◆ LISTED ENTRIES:

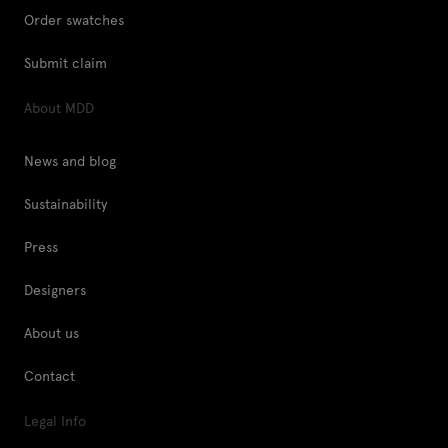
Order swatches
Submit claim
About MDD
News and blog
Sustainability
Press
Designers
About us
Contact
Legal Info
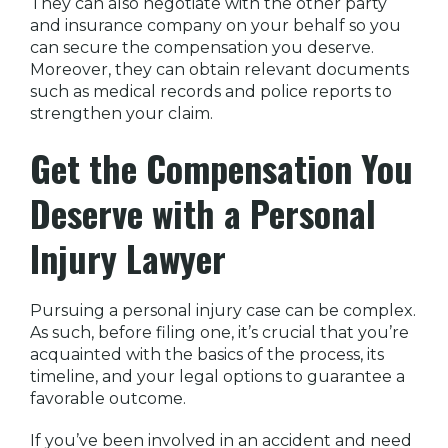
They can also negotiate with the other party
and insurance company on your behalf so you
can secure the compensation you deserve.
Moreover, they can obtain relevant documents
such as medical records and police reports to
strengthen your claim.
Get the Compensation You
Deserve with a Personal
Injury Lawyer
Pursuing a personal injury case can be complex.
As such, before filing one, it’s crucial that you’re
acquainted with the basics of the process, its
timeline, and your legal options to guarantee a
favorable outcome.
If you’ve been involved in an accident and need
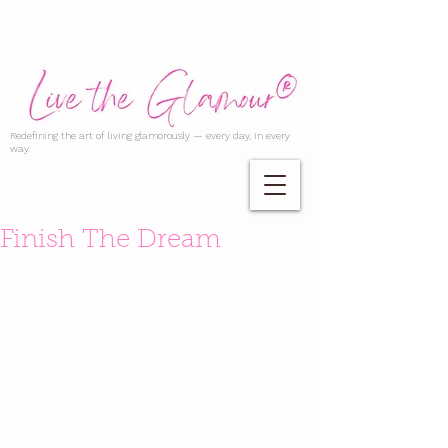
Redefining the art of living glamorously — every day, in every
way.
Finish The Dream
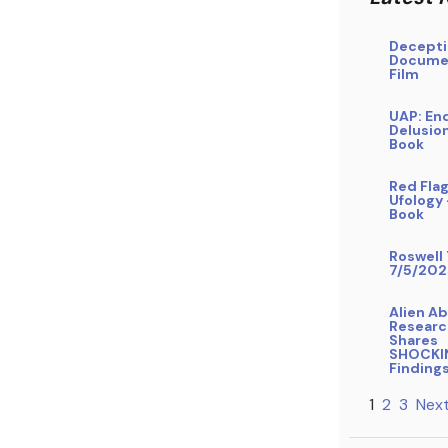
Decepti
Docume
Film
UAP: En
Delusio
Book
Red Flag
Ufology
Book
Roswell 
7/5/202
Alien A
Researc
Shares
SHOCKI
Finding
1
2
3
Next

◆ ACTION ITEM: Copy out all the lines of the material above, switching "claim" for "request" everywhere and leaving everything else unchanged. Leave out the pictures.

◆ YOUR SOLUTION:
Order swatches
Submit request
About MDD
News and blog
Sustainability
Press
Designers
About us
Contact
Legal Info
They can also negotiate with the other party
and insurance company on your behalf so you
can secure the compensation you deserve.
Moreover, they can obtain relevant documents
such as medical records and police reports to
strengthen your request.
Get the Compensation You
Deserve with a Personal
Injury Lawyer
Pursuing a personal injury case can be complex.
As such, before filing one, it’s crucial that you’re
acquainted with the basics of the process, its
timeline, and your legal options to guarantee a
favorable outcome.
If you’ve been involved in an accident and need
Redefining the art of living glamorously — every day, in every
way.
Finish The Dream
Decepti
Docume
Film
UAP: En
Delusio
Book
Red Flag
Ufology
Book
Roswell 
7/5/202
Alien A
Researc
Shares
SHOCKI
Finding
1
2
3
Next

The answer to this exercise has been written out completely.